So here I am at the library again. I love this particular library, only seven minutes from our co-op. I'm here several hours every week. Tuesday morning is lesson prep day, Tuesday afternoon is our history lesson day, and Thursday afternoon is a time to recover from a busy week and busy morning of teaching. Sometimes Arielle and I just hang out together here with a cup of coffee until we go back to our last class.
It's quiet here, no distractions. People speak in low tones (until my loud kids arrive). The tables are roomy to spread out my books; the sunshine streams in the tall windows all around. And I'm surrounded by shelves of books, books, everywhere! It's the perfect place for planning, learning, preparing, dreaming.
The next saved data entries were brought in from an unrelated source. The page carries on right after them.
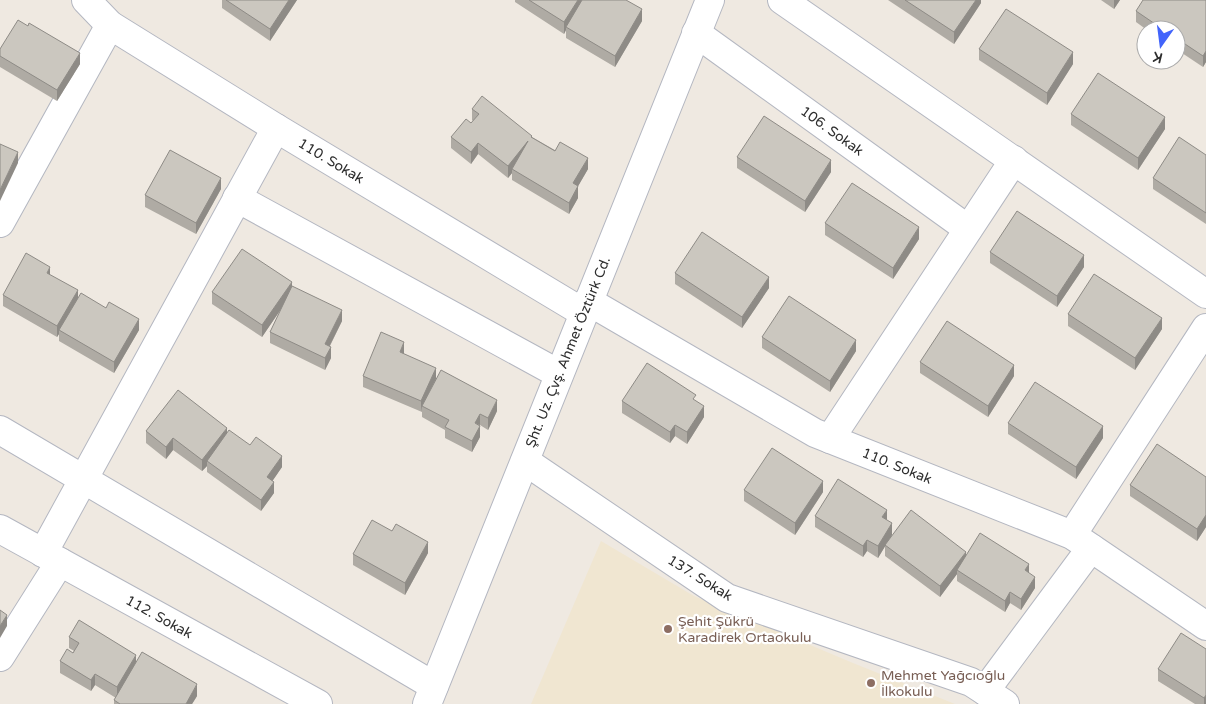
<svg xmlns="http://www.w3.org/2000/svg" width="1206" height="704" font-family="'Varela Round',sans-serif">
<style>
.education{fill:#f0e6d1}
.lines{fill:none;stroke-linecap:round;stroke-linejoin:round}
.minor-casing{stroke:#b4b7c1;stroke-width:30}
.minor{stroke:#fff;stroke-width:28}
.wall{fill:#afaba4}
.shaded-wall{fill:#8e8b86}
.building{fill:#cbc7bf;stroke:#8e8b86}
.education-dot{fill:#8d6e63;stroke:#fff;stroke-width:2}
.labels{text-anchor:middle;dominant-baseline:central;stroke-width:4.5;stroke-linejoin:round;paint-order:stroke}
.street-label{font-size:14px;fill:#2e2e2e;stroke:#fff}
.education-label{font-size:14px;fill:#785e54;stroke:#fff;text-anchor:start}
</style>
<rect width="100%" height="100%" fill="#efe9e1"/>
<polygon class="education" points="601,541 694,596 853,663 955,704 531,704"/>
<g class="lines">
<g class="minor-casing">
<g id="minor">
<polyline points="86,0 110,25 276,128 584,313"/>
<polyline points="782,0 1206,294"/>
<polyline points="696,33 968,229"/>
<polyline points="237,198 559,374"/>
<polyline points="0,223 110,25"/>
<polyline points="588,301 815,433 1072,535 1206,626"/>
<polyline points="0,430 434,686"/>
<polyline points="830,439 1014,160"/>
<polyline points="525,461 727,598 971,682 1005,704"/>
<polyline points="0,529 318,704"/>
<polyline points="1072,535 1206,328"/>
<polyline points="43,553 276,128"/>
<polyline points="0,657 60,562"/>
<polyline points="985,691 1091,548"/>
<polyline points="427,704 710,0"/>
</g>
</g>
<use href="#minor" class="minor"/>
</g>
<g class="wall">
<polygon points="222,0 297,0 270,41 222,8"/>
<polygon points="515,0 626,0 642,21 615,67 566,38 566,30 564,34 515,2"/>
<polygon points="888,0 981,0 981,3 954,44"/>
<polygon points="1101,0 1120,0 1114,9"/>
<polygon points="1206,0 1206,62 1203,67 1176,49 1176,30 1147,30 1136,22 1136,11"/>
<polygon points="28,26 80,64 57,101 0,67 0,49"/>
<polygon points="979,49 1073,64 1047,105 979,60"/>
<polygon points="472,109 532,137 588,169 578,186 578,198 569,214 512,180 512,173 508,178 478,154 471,164 451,148 451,137 471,123 473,121 472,120"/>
<polygon points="1071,114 1165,129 1138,170 1071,125"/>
<polygon points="1206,155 1206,224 1153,189 1153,178"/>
<polygon points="737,157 831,172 805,212 737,168"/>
<polygon points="221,189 196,234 145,207 145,195"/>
<polygon points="825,223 919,239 893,279 825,235"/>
<polygon points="990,252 1084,267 1057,307 990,263"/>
<polygon points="675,273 769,288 742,328 675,284"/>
<polygon points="50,275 78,298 139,330 114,373 59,341 59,334 57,337 3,306 3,295"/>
<polygon points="292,287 342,321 330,346 331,358 325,370 270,343 270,332 281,309 262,337 212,304 212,292"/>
<polygon points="1068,314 1162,329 1135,370 1068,326"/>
<polygon points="762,337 856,351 830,392 762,348"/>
<polygon points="404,353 404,354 436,379 497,411 488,430 480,425 480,437 472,452 445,438 445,430 422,417 422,412 363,387 363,376"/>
<polygon points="920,362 1014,376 988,417 920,373"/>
<polygon points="622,401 696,401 704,417 687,444 675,436 670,443 622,413"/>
<polygon points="1008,423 1103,438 1076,479 1008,434"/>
<polygon points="146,431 227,433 282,467 272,481 274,493 261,511 207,472 207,466 202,471 173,450 166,459 146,443"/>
<polygon points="1206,477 1206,527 1197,541 1130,496 1130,485"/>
<polygon points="744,490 823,492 795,535 744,501"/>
<polygon points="815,516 887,520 892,535 890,539 966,556 1029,573 1035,588 1021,610 1010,603 1005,612 957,581 957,574 940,597 885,556 885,546 878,558 867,551 863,557 815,527"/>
<polygon points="428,553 405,595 353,565 353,554"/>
<polygon points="69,637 136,662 197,696 192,704 114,704 114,700 116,698 95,685 91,691 60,673 60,661 73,653 74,651 69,648"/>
<polygon points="1206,649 1206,704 1195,704 1158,681 1158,669"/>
</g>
<g class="shaded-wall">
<polygon points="289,0 297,0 270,41 270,29"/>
<polygon points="578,0 585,0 566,27 566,30 564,34 564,22"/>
<polygon points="976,0 981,0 981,3 954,44 954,32"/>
<polygon points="1114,0 1120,0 1114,9"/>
<polygon points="642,9 642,21 615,67 615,56"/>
<polygon points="1206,51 1206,62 1203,67 1203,56"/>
<polygon points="1073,52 1073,64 1047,105 1047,93"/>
<polygon points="80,53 80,64 57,101 57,90"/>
<polygon points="1165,117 1165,129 1138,170 1138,158"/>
<polygon points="528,141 512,169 512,173 508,178 508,166"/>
<polygon points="478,143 478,154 471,164 471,152"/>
<polygon points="18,152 18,163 0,201 0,190"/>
<polygon points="588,158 588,169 573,195 573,183"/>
<polygon points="831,160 831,172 805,212 805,201"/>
<polygon points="221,178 221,189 196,234 196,223"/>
<polygon points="578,186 578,198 569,214 569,203"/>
<polygon points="919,227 919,239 893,279 893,268"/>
<polygon points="1084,255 1084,267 1057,307 1057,296"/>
<polygon points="50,267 50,278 47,273"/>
<polygon points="769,277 769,288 742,328 742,317"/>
<polygon points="292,282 292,293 262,337 262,325"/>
<polygon points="78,290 78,301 59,330 59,334 57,337 57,326"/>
<polygon points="342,310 342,321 325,355 325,344"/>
<polygon points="1162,318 1162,329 1135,370 1135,358"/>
<polygon points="139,319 139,330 114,373 114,362"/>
<polygon points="856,340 856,351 830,392 830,381"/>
<polygon points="404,342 404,353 400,364 400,352"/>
<polygon points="331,347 331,358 325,370 325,358"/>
<polygon points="1014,365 1014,376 988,417 988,406"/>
<polygon points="436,368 436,379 422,406 421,412 421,401"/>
<polygon points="497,400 497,411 488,430 488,418"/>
<polygon points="704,406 704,417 687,444 687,432"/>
<polygon points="480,414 480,425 475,423"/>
<polygon points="675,425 675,436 670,443 670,432"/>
<polygon points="480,426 480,437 472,452 472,441"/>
<polygon points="1103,426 1103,438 1076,479 1076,467"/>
<polygon points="227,428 227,439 207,461 207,466 202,471 202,460"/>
<polygon points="173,438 173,450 166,459 166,447"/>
<polygon points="282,456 282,467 267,489 267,477"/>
<polygon points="823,481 823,492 795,535 795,523"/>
<polygon points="274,482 274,493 261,511 261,500"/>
<polygon points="887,510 887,521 882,517"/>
<polygon points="1206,515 1206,527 1197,541 1197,529"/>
<polygon points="892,523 892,535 878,558 878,546"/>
<polygon points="867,540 867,551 863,557 863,546"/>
<polygon points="428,542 428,553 405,595 405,583"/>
<polygon points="966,552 966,563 957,570 957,574 940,597 940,586"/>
<polygon points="1029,564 1029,575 1025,570"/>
<polygon points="1035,577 1035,588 1021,610 1021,599"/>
<polygon points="1010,592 1010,603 1005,612 1005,601"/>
<polygon points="7,615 7,626 0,638 0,626"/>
<polygon points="136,655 136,666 117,699 117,687"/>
<polygon points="95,674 95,685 91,691 91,680"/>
<polygon points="197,684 197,696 192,704 186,704"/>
<polygon points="1206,695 1206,704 1204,704 1204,698"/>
</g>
<g class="building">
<polygon points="226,0 289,0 270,29"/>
<polygon points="529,0 578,0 564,22"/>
<polygon points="582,0 626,0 642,9 615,56 566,27"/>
<polygon points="905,0 976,0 954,32"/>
<polygon points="1143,0 1206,0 1206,51 1203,56 1176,38 1176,30 1164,30 1136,11"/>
<polygon points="1006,9 1073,52 1047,93 979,49"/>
<polygon points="18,20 28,26 29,23 80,53 57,90 0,56 0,49"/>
<polygon points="1098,73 1165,117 1138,158 1071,114"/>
<polygon points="482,96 532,136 531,137 555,151 560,142 588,158 573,183 578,186 569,203 512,169 528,141 508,166 478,143 471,152 451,137 466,119 471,123 479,114 472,109"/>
<polygon points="764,116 831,160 805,201 737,157"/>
<polygon points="1179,137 1206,155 1206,213 1153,178"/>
<polygon points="0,144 18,152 0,190"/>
<polygon points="170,150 221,178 196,223 145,195"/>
<polygon points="852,183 919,227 893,268 825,223"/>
<polygon points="1017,211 1084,255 1057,296 990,252"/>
<polygon points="702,232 769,277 742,317 675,273"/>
<polygon points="242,249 292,282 262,325 212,292"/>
<polygon points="26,253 50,267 47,273 78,290 57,326 3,295"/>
<polygon points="1094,274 1162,318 1135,358 1068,314"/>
<polygon points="292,286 342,310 325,344 331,347 325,358 270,332"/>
<polygon points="81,293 106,308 109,302 139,319 114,362 59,330"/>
<polygon points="789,296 856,340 830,381 762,337"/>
<polygon points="947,321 1014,365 988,406 920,362"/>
<polygon points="381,332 404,342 400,352 436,368 421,401 363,376"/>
<polygon points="647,363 696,395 693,399 704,406 687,432 675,425 670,432 622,401"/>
<polygon points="441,370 497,400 488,418 480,414 475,423 480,426 472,441 445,427 449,420 422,406"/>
<polygon points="1035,382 1103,426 1076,467 1008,423"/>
<polygon points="178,390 227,428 202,460 173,438 166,447 146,431"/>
<polygon points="229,430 250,445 256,437 282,456 267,477 274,482 261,500 207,461"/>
<polygon points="1157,444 1206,477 1206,515 1197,529 1130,485"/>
<polygon points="772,448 823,481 795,523 744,490"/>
<polygon points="838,479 887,510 882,517 892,523 878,546 867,540 863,546 815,516"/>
<polygon points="911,510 966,552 940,586 885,545"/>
<polygon points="372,520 392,531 396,524 428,542 405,583 353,554"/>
<polygon points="980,533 1029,564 1025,570 1035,577 1021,599 1010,592 1005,601 957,570"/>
<polygon points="0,610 7,615 0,626"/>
<polygon points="79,620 136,655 117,687 95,674 91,680 60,661 67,649 73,653 79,643 69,637"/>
<polygon points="1181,633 1206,649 1206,695 1204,698 1158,669"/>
<polygon points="142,652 197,684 186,704 120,704 114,700"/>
</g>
<g class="education-dot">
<circle cx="668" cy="629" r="5"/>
<circle cx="871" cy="683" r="5"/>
</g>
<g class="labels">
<g class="street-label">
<text transform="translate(832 131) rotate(36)">106. Sokak</text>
<text transform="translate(331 161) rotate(31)">110. Sokak</text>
<text transform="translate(568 352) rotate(-68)">Şht. Uz. Çvş. Ahmet Öztürk Cd.</text>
<text transform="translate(897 466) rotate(22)">110. Sokak</text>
<text transform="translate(700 578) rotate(32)">137. Sokak</text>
<text transform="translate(159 617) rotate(29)">112. Sokak</text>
</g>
<g class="education-label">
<text x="678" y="621">Şehit Şükrü<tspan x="678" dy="16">Karadirek Ortaokulu</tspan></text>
<text x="881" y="675">Mehmet Yağcıoğlu<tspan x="881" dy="16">İlkokulu</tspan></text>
</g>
</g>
<g transform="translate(1161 45) rotate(194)"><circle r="24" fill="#ffffff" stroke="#ababab"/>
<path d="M0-4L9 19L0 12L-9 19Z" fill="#4264fb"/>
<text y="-8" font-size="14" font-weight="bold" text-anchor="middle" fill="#2e2e2e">K</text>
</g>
</svg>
I've always loved libraries, maybe because I didn't grow up with any--none in my elementary school, none in my little desert town. In high school I don't remember ever having time to go there. We did have a bookmobile that came to our neighborhood periodically. But then later in life I discovered the magical world of libraries. Old ones with musty smells and haunted aisles to explore. Small ones where you can just about go through the whole collection in a day. Before the days of inter-library loans you would read everything on the shelf by your favorite author and that would be it. In college I discovered the quiet, the peace, the grand opportunity to read anything about everything. I would spend long hours there, late into the afternoon with the sun setting outside the windows, while I did just what I am doing now--thinking, writing, studying.
Tuesdays I pick up Arielle, Liana and Steven from the co-op and we meet up with Steven's mom to do our history. The kids head first to the vending machines to get snacks, anything to delay the start of a lesson. Then we gather around a big table with paper and pens and maps and books. We've traveled through World War I, the Russian Revolution, and we're now heading into World War II. If we need a reference book, there it is on the shelf. A classic to read about our time period? There it is. If the library doesn't have what we need, we can order it.
I take Liana back to her theatre class and then come back to the library. Arielle and Steven do their homework, or wander through the shelves of DVDs, or work on the big jigsaw puzzle set up on another table. It's a dreamy time for them too, caught up in the silence and walls of books and movies. Cindy and I pass the time just talking. In hushed tones, of course.
We've had this routine since last September. We drove the country roads in the autumn when golden leaves scuttled along in front of us. Then winter when it was bitter cold out and the scenery was not pretty anymore. I would arrive wrapped in a scarf and layers of fleece. But inside the library, it was always toasty and the coffee hot. People speak softly and I work on lessons. Bliss.
The school year is winding down. The sunshine is brighter and the kids have trouble settling down. They are dreaming of summer. I realize we won't come here anymore once school is out. It's too far from our house. I will miss this library. But more than that, I will miss this year, this stage in my daughters' lives, the friendship and the laughter around the table.